Wednesday, May 28, 2014

Job Offer

I just accepted a job offer from XX hospital. It was a pay cut compared to my current job in the private sector, but somehow I was inclined to accept the job offer. I have been out of the healthcare sector for 4 years and I think it's time for me to come back. When comparing between the private and healthcare sector, I think I felt a difference. I don't know if it is the people there. They seem to me to be devoid of emotions. I don't feel the passion and drive to work. Things are rushed, a lot of last minutes stints just to be able to satisfy the customer and company timelines. I think it's my sense of responsibility for what I do, I work late hours to rush out stuff that are handled by me just to meet the last minute timelines, but more than once, people in the workflow chain just doesn't comply. You can end up rushing out the work on a late night and over the weekends but they just ended up in a bottleneck due to someone holding it up before it reaches the end of the workflow. Sometimes, things just ended going back and fro just because someone who reviews your work is not satisfied with how you write the report. These changes can be as minor as rephrasing the entire sentence although it means exactly the same thing. This is not an english class, shouldn't the focus be on the content of the report?

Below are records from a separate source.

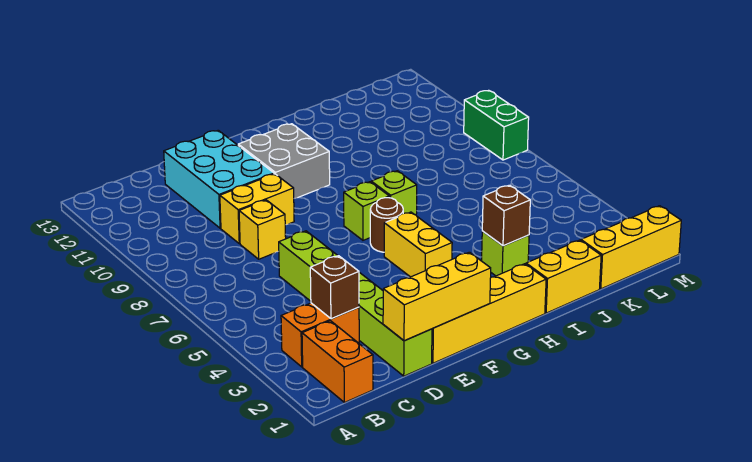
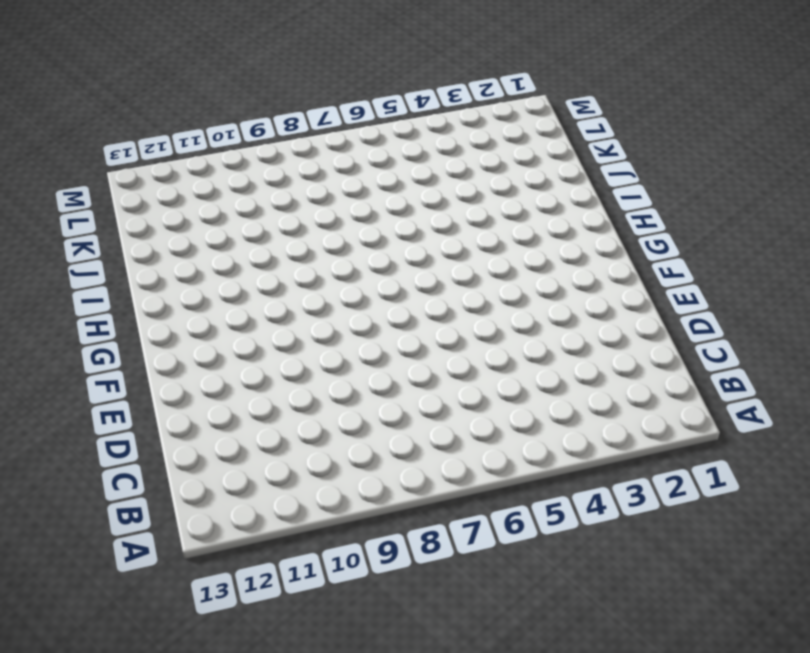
none -> orange brick B1:B2 level 1
none -> orange brick B3:C3 level 1
none -> lime brick D1:D6 level 1

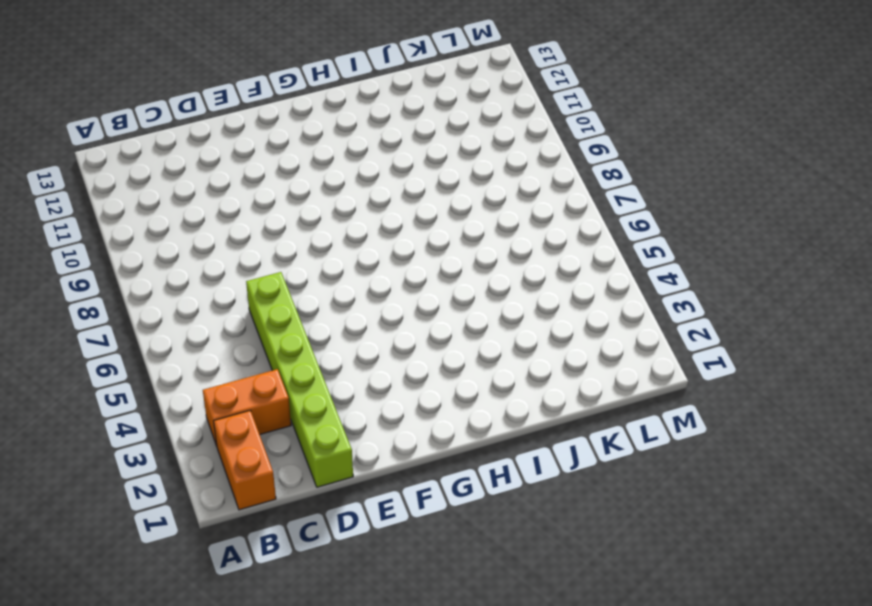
none -> yellow brick D8 level 1
none -> yellow brick D9:E9 level 1
none -> cyan brick D10:E12 level 1

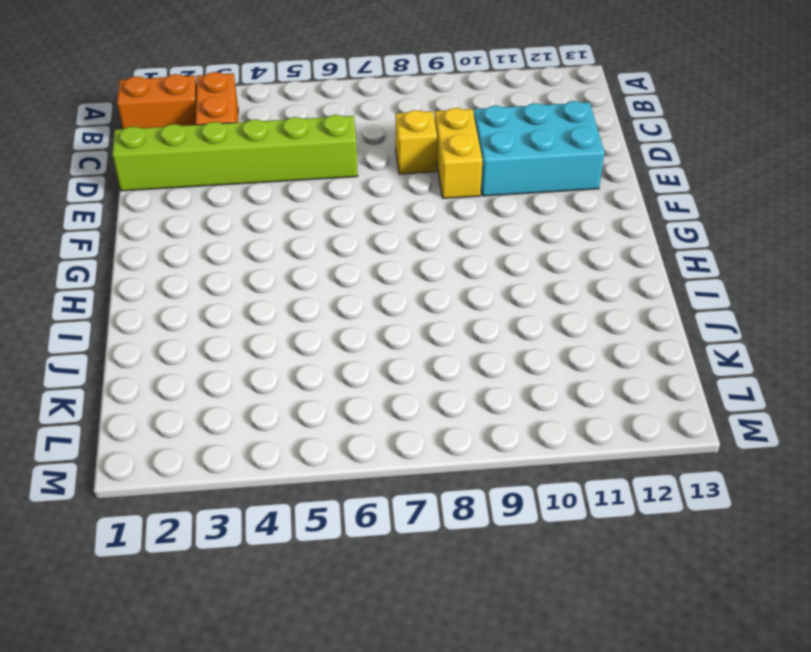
none -> yellow brick E1:H1 level 1
none -> grey brick F10:G11 level 1
none -> yellow brick G4:G5 level 1

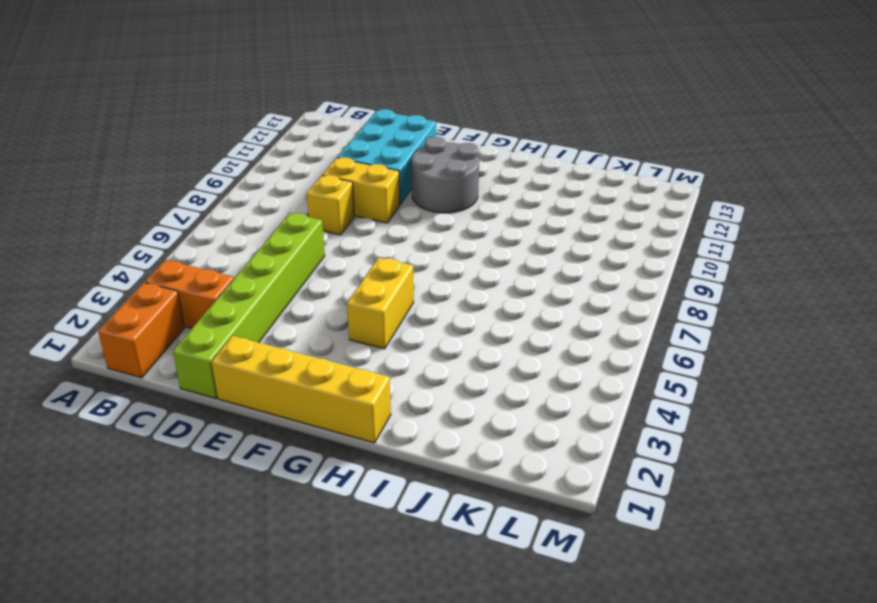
grey round brick F10:G11 level 1 -> grey brick F10:G11 level 1
none -> brown round brick G6 level 1
none -> lime brick G7 level 1
none -> lime brick H7 level 1

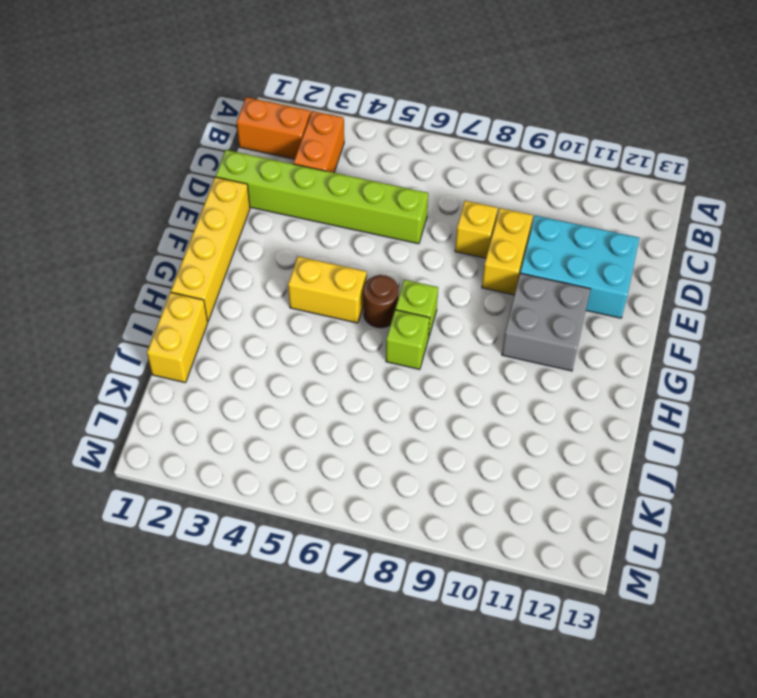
none -> lime brick I3 level 1
none -> yellow brick K1:M1 level 1
none -> green brick M8:M9 level 1

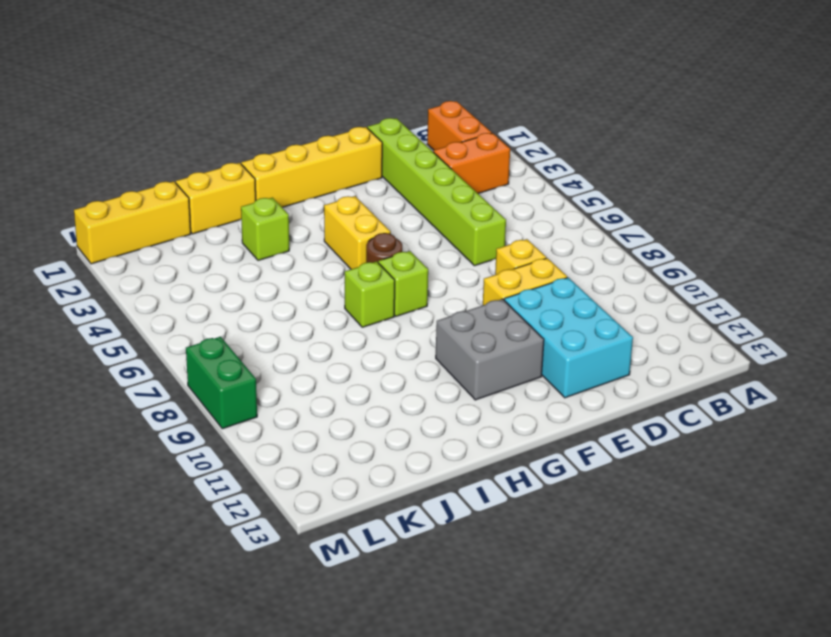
none -> brown brick C3 level 2
none -> yellow brick D1:F1 level 2
none -> brown brick I3 level 2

What makes things worse is having a boss who only knows how to exert her authority but doesn't communicate the right information down. A lot of times we end up rushing work due to her crazy timelines and the fact that the email information has been lying in her email inbox for one month "untouched". We have been getting news of the department we have been working with through our co workers instead of our boss herself. She never understood the time and effort we all put in for the work due to limited manpower on our side. That is because we still managed to cover our work in the end. She can leave urgent matters hanging just to leave work on time. There was no form of appreciation for the effort we put in to complete the tasks. Because of all these issues, people in our team are slowly leaving and transferring out of the department. I would say I have been able to stay on till now despite all the complex issues because I have a fantastic team of colleagues working with me. We were able to keep the team together despite the fact that during the first one and a half years we had no one to report to who can make decisions for the team. When our boss came in last year, matters just got worse instead of better. It makes me really sad to see our team disintegrate due to her, with people leaving the team because they feel that they can't work with her.
I hope I made the right decision moving on, because I don't anticipate being able to stay in my current job long term. The manager who interviewed me for this new job seems sincere in having me join them. He shared with me his passion for the job and how excited he was with the upcoming new hospital plan. It was then I reminisce the days I spent in healthcare, when the days I actually put in long hours was to test urgent samples for the benefit of a patient, not to meet the timeline for a report.